# Growing Grain Sorghum(Milo)



## Vol (Jul 5, 2009)

AgNews extols on the virtues of Milo in this article.....that is my favorite all-around crop and it has many advantages....especially in a drier than normal year and it stands up to wind extremely well. With the gluten-free market rapidly increasing, Milo has a bright future. The biggest negative to Milo that I can see is during harvest..... Milo is extremely dusty during combining.

Regards, Mike


----------



## mlappin (Jun 25, 2009)

I can attest to that, we grew red and blonde variety's for bird seed several years ago. Takes a lot less moisture than corn so it went on our most drought prone soils. Was absolutely horrible when sweeping a grain bin out, a dust mask helps but it reeks havoc with ones eyes. One of those helmets that gets its air from outside or has a filter pack is almost a must.

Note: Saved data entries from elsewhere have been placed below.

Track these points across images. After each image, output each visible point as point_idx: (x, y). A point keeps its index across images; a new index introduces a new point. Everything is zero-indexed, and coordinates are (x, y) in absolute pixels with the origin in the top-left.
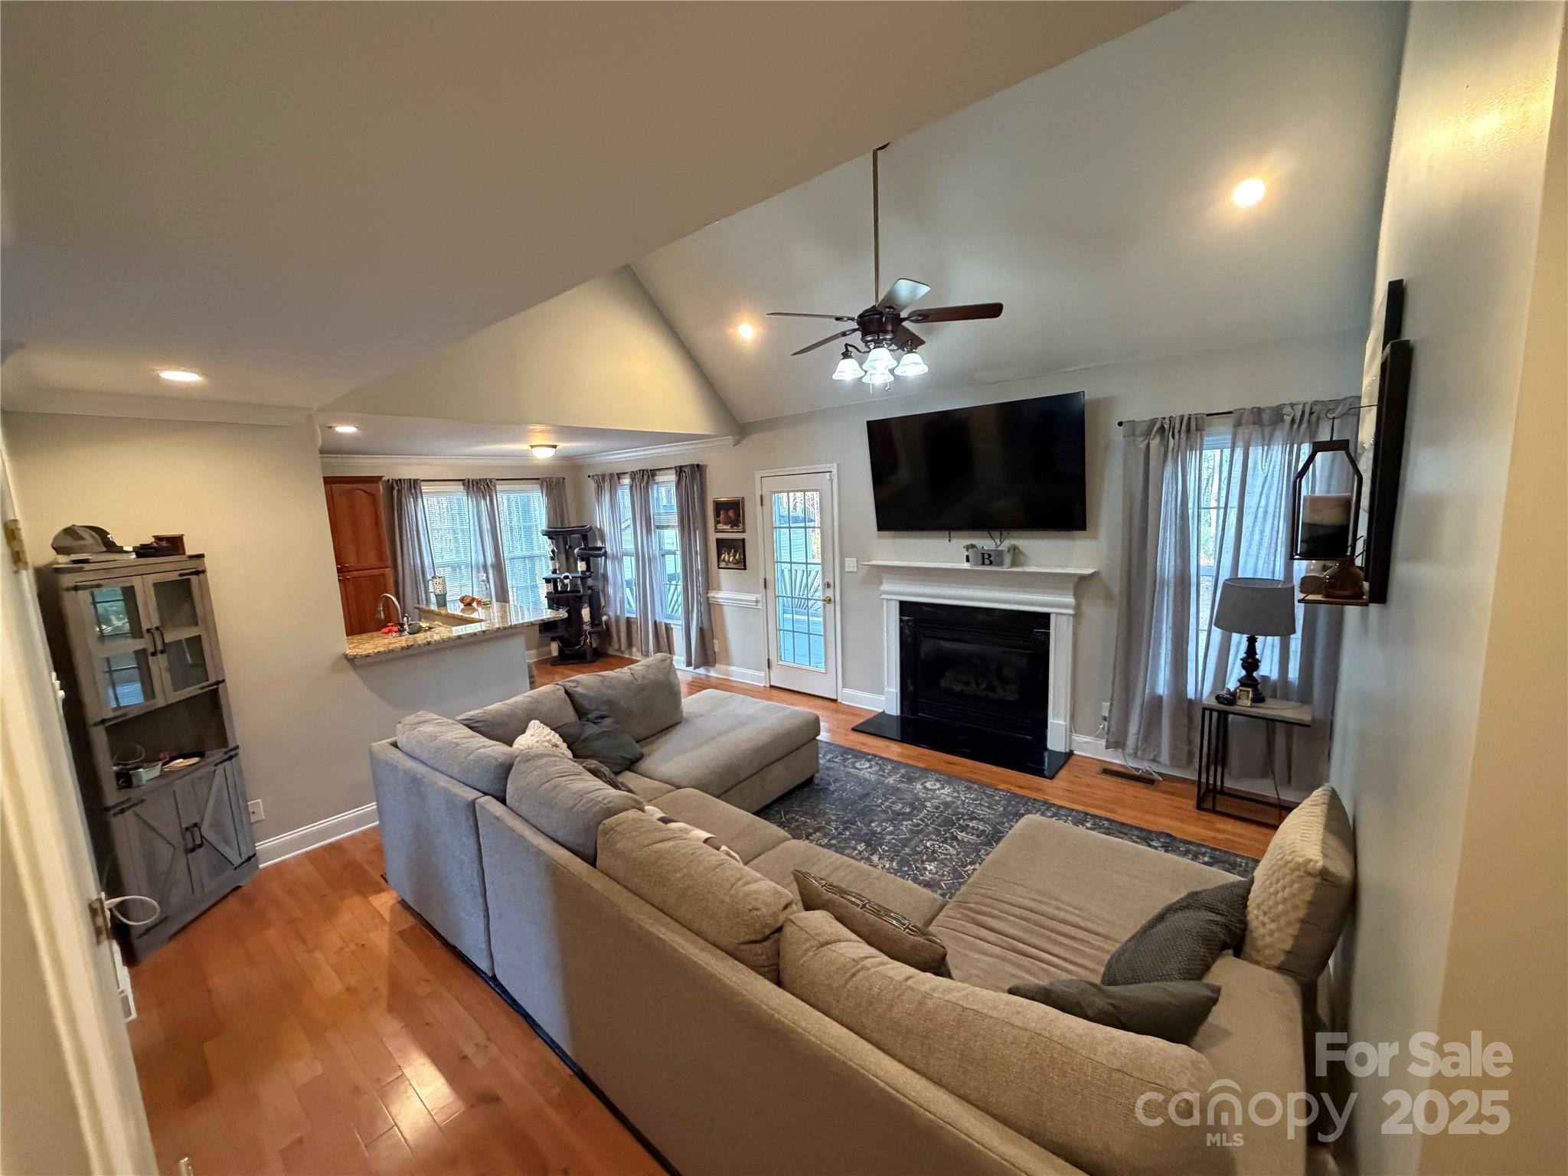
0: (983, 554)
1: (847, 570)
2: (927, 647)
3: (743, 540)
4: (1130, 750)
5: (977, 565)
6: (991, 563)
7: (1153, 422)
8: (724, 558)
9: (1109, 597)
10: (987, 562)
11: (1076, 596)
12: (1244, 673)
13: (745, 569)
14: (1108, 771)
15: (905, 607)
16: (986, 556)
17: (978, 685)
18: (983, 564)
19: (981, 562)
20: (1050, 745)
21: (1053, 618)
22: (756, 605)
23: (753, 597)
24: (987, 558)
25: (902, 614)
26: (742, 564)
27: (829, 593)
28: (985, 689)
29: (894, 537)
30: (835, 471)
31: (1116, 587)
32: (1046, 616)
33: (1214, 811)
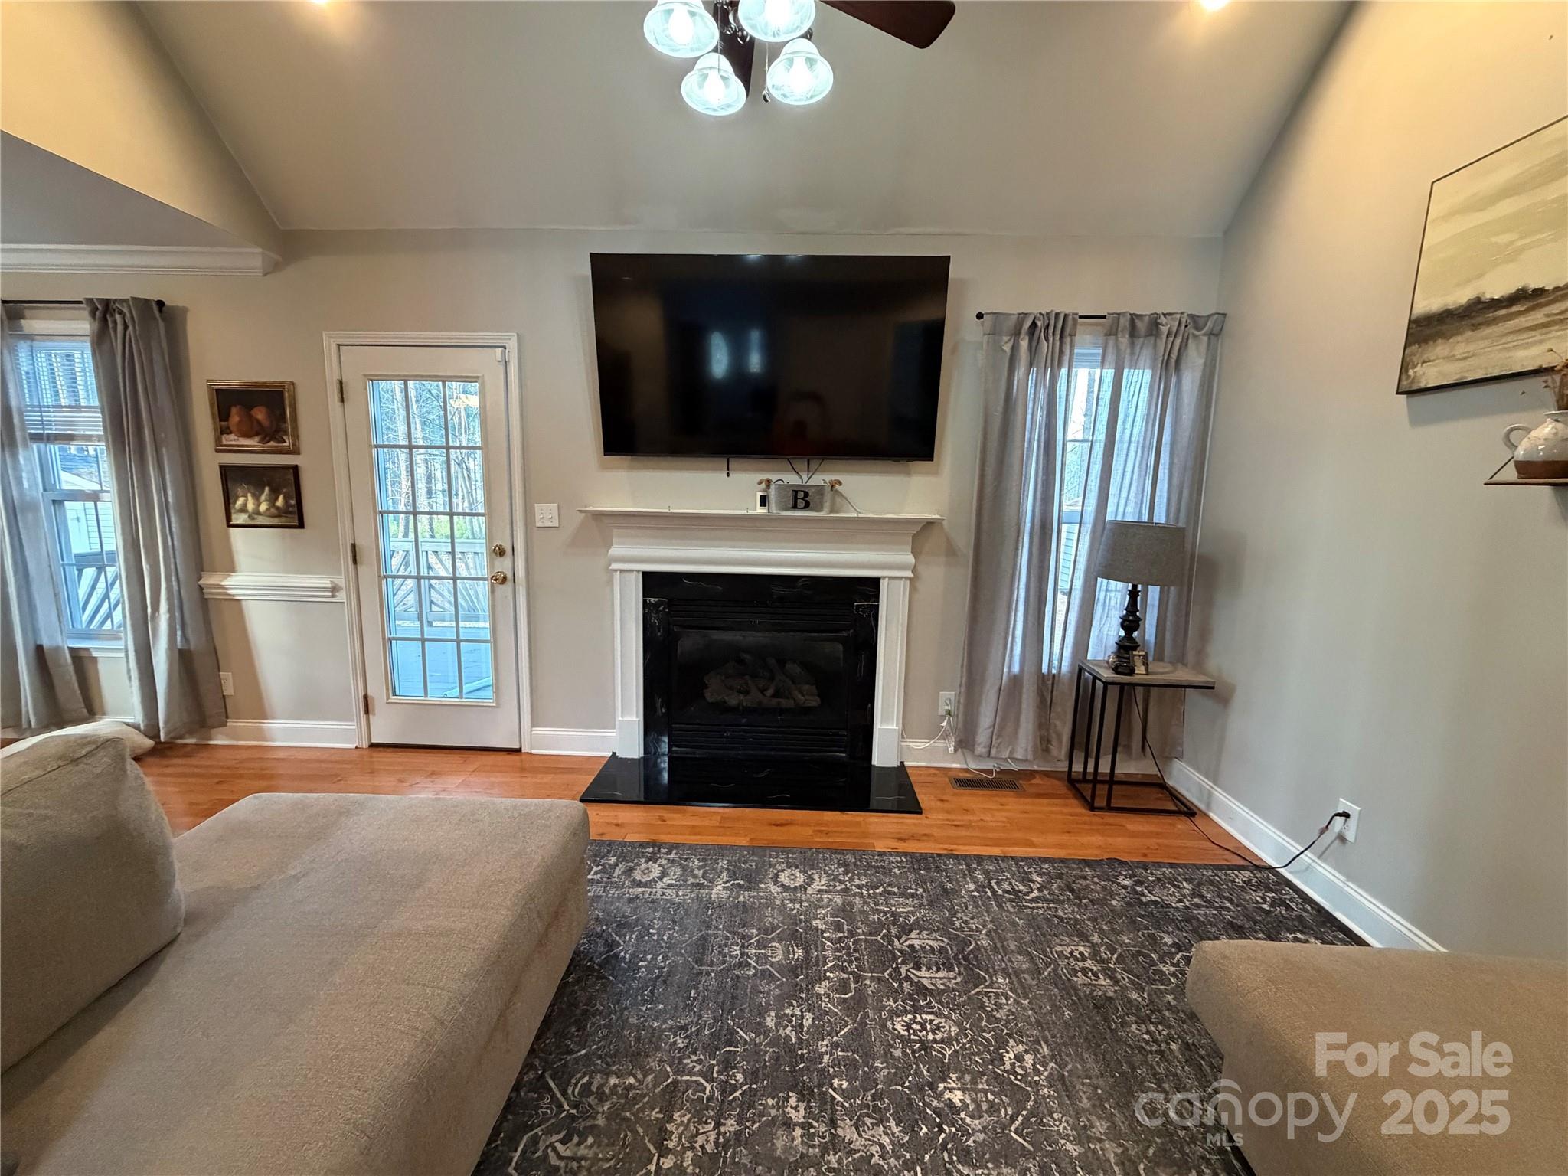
0: (796, 492)
1: (538, 525)
2: (689, 643)
3: (295, 469)
4: (980, 749)
5: (786, 509)
6: (807, 506)
7: (1023, 316)
8: (245, 505)
9: (951, 551)
10: (800, 503)
11: (915, 553)
12: (1122, 633)
13: (301, 525)
14: (967, 783)
15: (651, 581)
16: (801, 495)
17: (762, 691)
18: (795, 507)
19: (791, 503)
20: (876, 761)
21: (884, 585)
22: (333, 596)
23: (325, 582)
24: (801, 498)
25: (647, 591)
26: (293, 517)
27: (504, 565)
28: (773, 696)
29: (630, 468)
30: (512, 345)
31: (964, 541)
32: (875, 582)
33: (1109, 808)
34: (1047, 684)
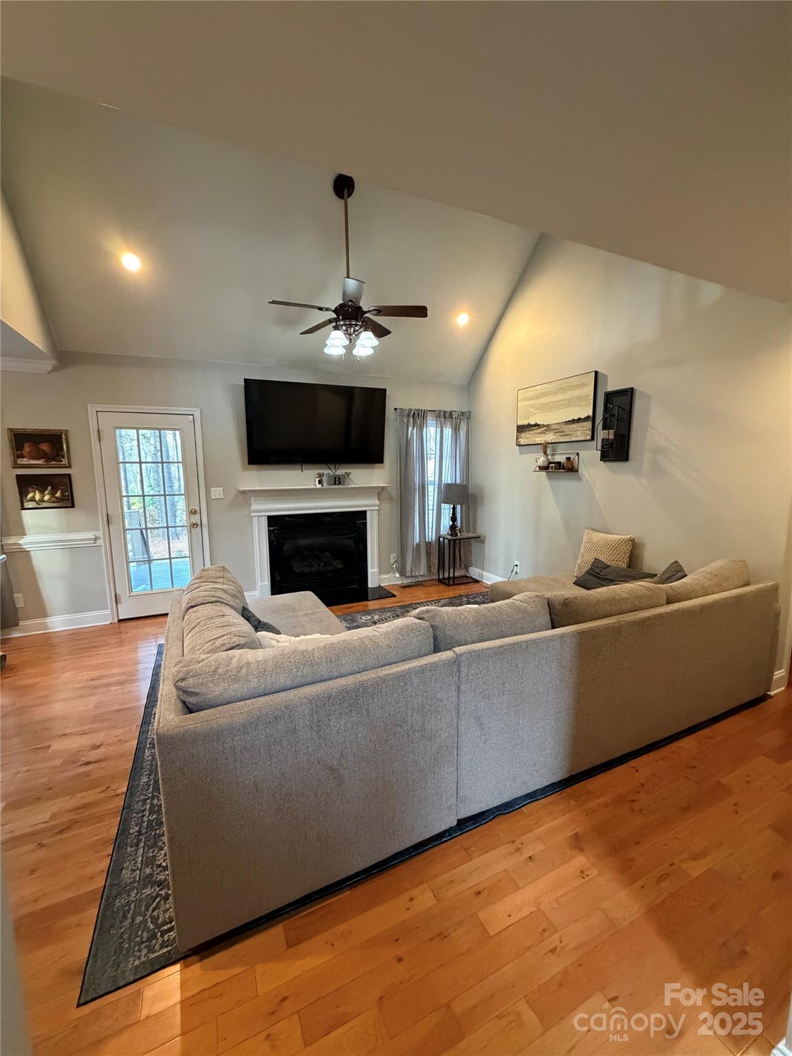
0: (335, 478)
1: (213, 497)
2: (288, 547)
3: (69, 475)
4: (408, 574)
5: (331, 485)
6: (340, 483)
7: (410, 410)
8: (33, 497)
9: (391, 498)
10: (337, 482)
11: (379, 499)
12: (451, 523)
13: (73, 506)
14: (404, 587)
15: (272, 520)
16: (337, 479)
17: (319, 565)
18: (335, 484)
19: (333, 482)
20: (370, 585)
21: (368, 513)
22: (95, 543)
23: (90, 535)
24: (337, 480)
25: (269, 526)
26: (67, 501)
27: (195, 519)
28: (324, 566)
29: (257, 470)
30: (197, 414)
31: (395, 494)
32: (364, 513)
33: (454, 584)
34: (428, 545)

One other problem we found, you might think you have everything nice and tight for corn and soybeans, but once you place milo/sorghum in a grain truck you find all kinds of little leaks you never knew you had.


----------



## Vol (Jul 5, 2009)

mlappin said:


> One other problem we found, you might think you have everything nice and tight for corn and soybeans, but once you place milo/sorghum in a grain truck you find all kinds of little leaks you never knew you had.


Yeah, that makes me laugh Marty....very true....just about need watertight carts and trucks when hauling.

Regards, Mike


----------